[[ Supplied material open ]]

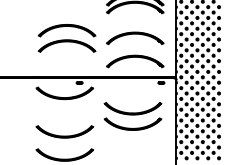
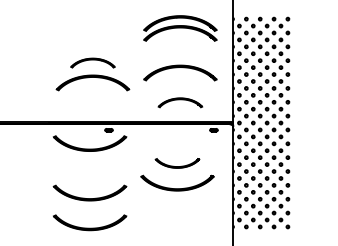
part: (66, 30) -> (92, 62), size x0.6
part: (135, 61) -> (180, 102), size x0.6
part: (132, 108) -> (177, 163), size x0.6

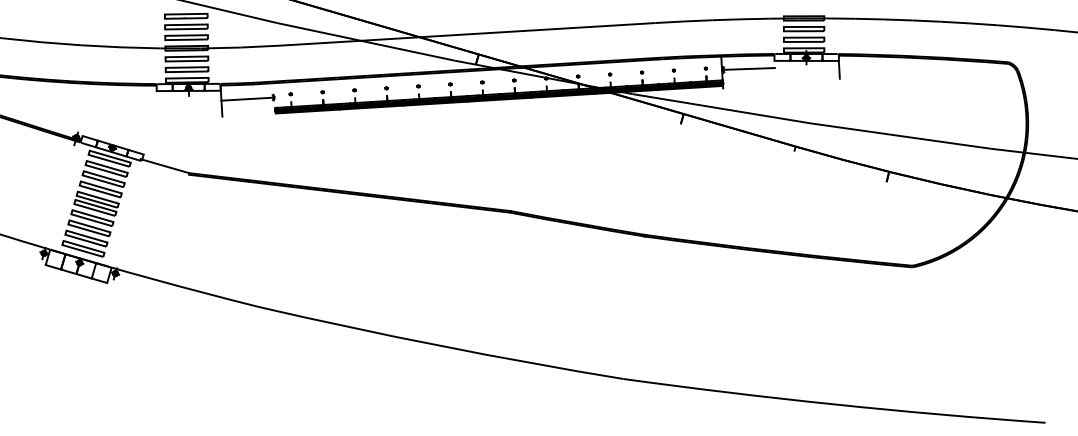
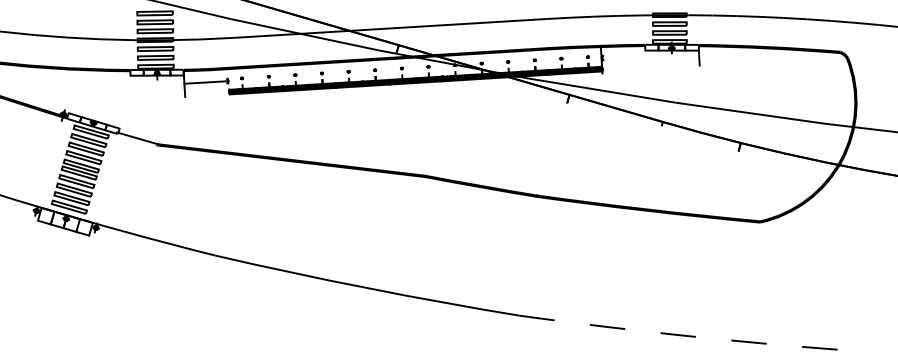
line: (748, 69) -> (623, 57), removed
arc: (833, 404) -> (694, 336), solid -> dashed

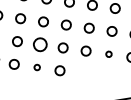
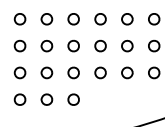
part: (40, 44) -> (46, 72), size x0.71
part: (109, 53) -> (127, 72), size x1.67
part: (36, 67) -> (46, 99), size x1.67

[[ Supplied material closed ]]

From the first line to the last, transcribe the listing exactly; skip the pictures.

part: (66, 30) -> (92, 62), size x0.6
part: (135, 61) -> (180, 102), size x0.6
part: (132, 108) -> (177, 163), size x0.6

line: (748, 69) -> (623, 57), removed
arc: (833, 404) -> (694, 336), solid -> dashed

part: (40, 44) -> (46, 72), size x0.71
part: (109, 53) -> (127, 72), size x1.67
part: (36, 67) -> (46, 99), size x1.67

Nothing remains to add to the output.